CONSIGNE A: Relevez dans le texte sur l'encouragement à la propriété du logement le passage qui va de « 3.             Le litige » à « à titre d’EPL. ».
CONSIGNE B: Rédigez la suite du texte sur l'encouragement à la propriété du logement, à partir de sa dernière phrase.

TEXTE À LIRE:

------

3.             Le litige porte sur le point de savoir si la défenderesse peut se prévaloir à l’encontre de la demanderesse, suite à la vente de son appartement, d’une créance en remboursement du versement anticipé de CHF 54'199.65 par la FONDATION DE LIBRE PASSAGE BCGE à titre d’EPL.

4.              

4.1.1 La section 2 du chapitre 4 de la LPP (art. 30a à 30g), intitulée « encouragement à la propriété du logement », a été introduite par la loi fédérale du 17 décembre 1993 sur l’EPL au moyen de la prévoyance professionnelle, en vigueur depuis le 1er janvier 1995 (RO 1994 2372 ; FF 1992 VI 229). Ces articles instaurent un ensemble de mesures destinées à alléger financièrement l’accession des personnes assurées dans le 2e pilier à la propriété d’un logement pour leurs propres besoins (Message du Conseil fédéral du 19 août 1992 concernant l’EPL au moyen de la prévoyance professionnelle, FF 1992 VI 229, n. 131 p. 238).

------

DONNÉES FOURNIES:
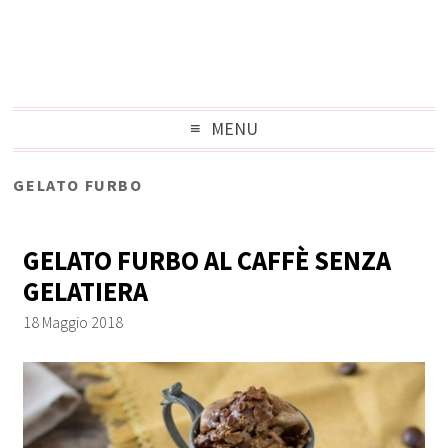
MENU
GELATO FURBO
GELATO FURBO AL CAFFÈ SENZA
GELATIERA
18 Maggio 2018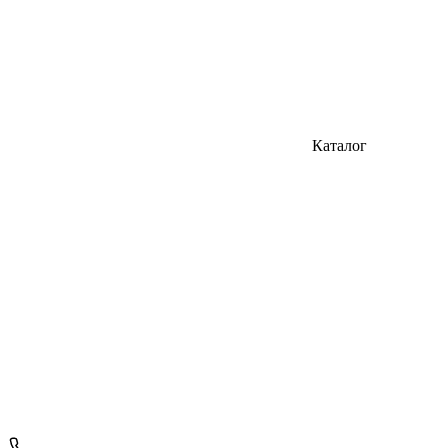
Каталог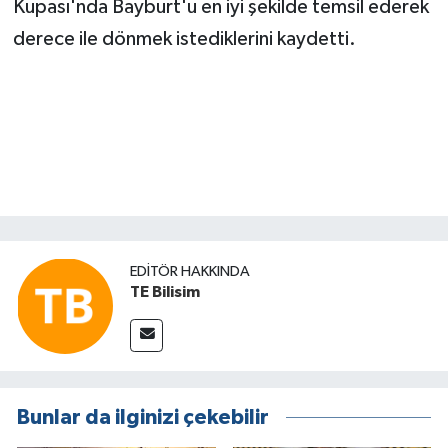
Kupası'nda Bayburt'u en iyi şekilde temsil ederek
derece ile dönmek istediklerini kaydetti.
EDITÖR HAKKINDA
TE Bilisim
Bunlar da ilginizi çekebilir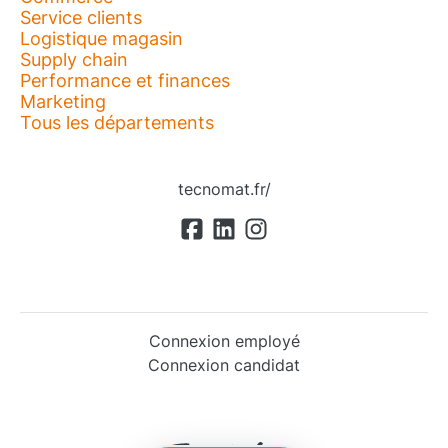
Service clients
Logistique magasin
Supply chain
Performance et finances
Marketing
Tous les départements
tecnomat.fr/
Connexion employé
Connexion candidat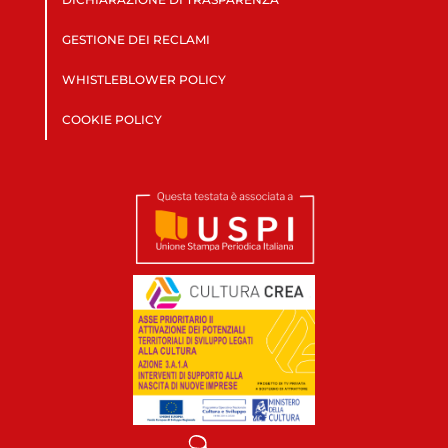
GESTIONE DEI RECLAMI
WHISTLEBLOWER POLICY
COOKIE POLICY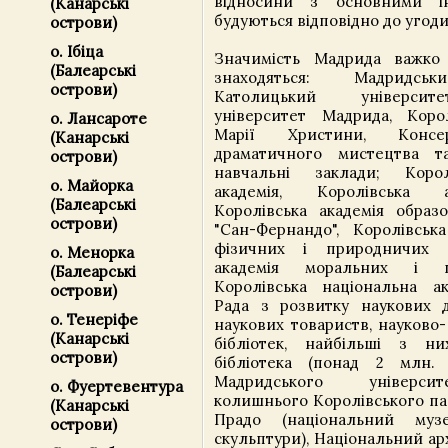
відносини з основними і
(Канарські
будуються відповідно до угоди,
острови)
о. Ібіца
Значимість Мадрида важко 
(Балеарські
знаходяться: Мадридськ
острови)
Католицький університ
університет Мадрида, Коро
о. Лансароте
Марії Христини, Консер
(Канарські
драматичного мистецтва та
острови)
навчальні заклади; Корол
о. Майорка
академія, Королівська а
(Балеарські
Королівська академія образ
острови)
"Сан-Фернандо", Королівська
фізичних і природничих н
о. Менорка
академія моральних і п
(Балеарські
Королівська національна а
острови)
Рада з розвитку наукових д
о. Тенеріфе
наукових товариств, науково-
(Канарські
бібліотек, найбільші з н
острови)
бібліотека (понад 2 млн. т
Мадридського університ
о. Фуертевентура
колишнього Королівського пал
(Канарські
Прадо (національний му
острови)
скульптури), Національний ар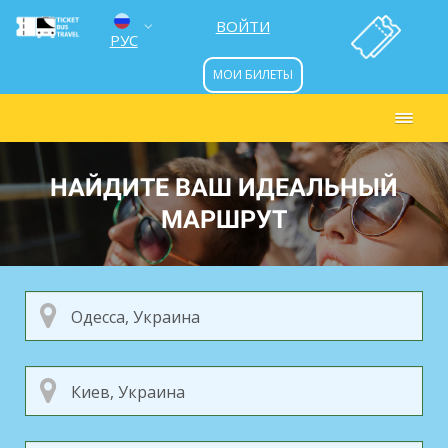
ВОЙТИ
РУС
МОИ БИЛЕТЫ
ENG
УКР
НАЙДИТЕ ВАШ ИДЕАЛЬНЫЙ
МАРШРУТ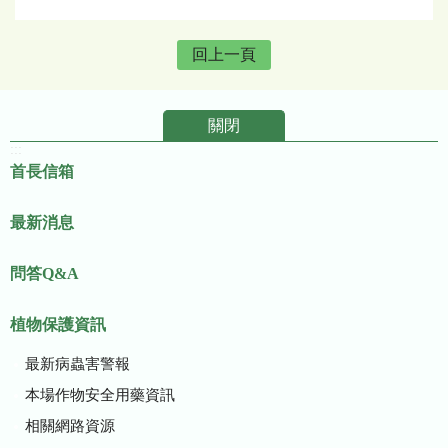
回上一頁
關閉
:::
首長信箱
最新消息
問答Q&A
植物保護資訊
最新病蟲害警報
本場作物安全用藥資訊
相關網路資源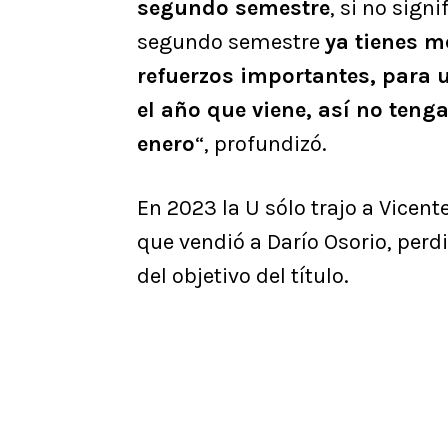
segundo semestre
, si no sign
segundo semestre
ya tienes m
refuerzos importantes, para 
el año que viene, así no teng
enero
“, profundizó.
En 2023 la U sólo trajo a Vic
que vendió a Darío Osorio, perd
del objetivo del título.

------

RÉPONSE ATTENDUE A:
3.             Le litige porte sur le point de savoir si la défenderesse peut se prévaloir à l’encontre de la demanderesse, suite à la vente de son appartement, d’une créance en remboursement du versement anticipé de CHF 54'199.65 par la FONDATION DE LIBRE PASSAGE BCGE à titre d’EPL.

RÉPONSE ATTENDUE B:
4.1.2 Selon l'art. 30c LPP, l’assuré peut, au plus tard trois ans avant la naissance du droit aux prestations de vieillesse, faire valoir auprès de son institution de prévoyance le droit au versement d’un montant pour la propriété d’un logement pour ses propres besoins (al. 1). Le versement entraîne simultanément une réduction des prestations de prévoyance calculée d’après les règlements de prévoyance et les bases techniques des institutions de prévoyance respectives. Afin d’éviter que la couverture ne soit restreinte par la diminution des prestations en cas de décès ou d’invalidité, l’institution de prévoyance offre elle-même une assurance complémentaire ou fait office d’intermédiaire pour la conclusion d’une telle assurance (al. 4).

4.1.3 L'art. 30d al. 1 let. a LPP prévoit que l’assuré ou ses héritiers doivent rembourser le montant perçu à l’institution de prévoyance si le logement en propriété est vendu.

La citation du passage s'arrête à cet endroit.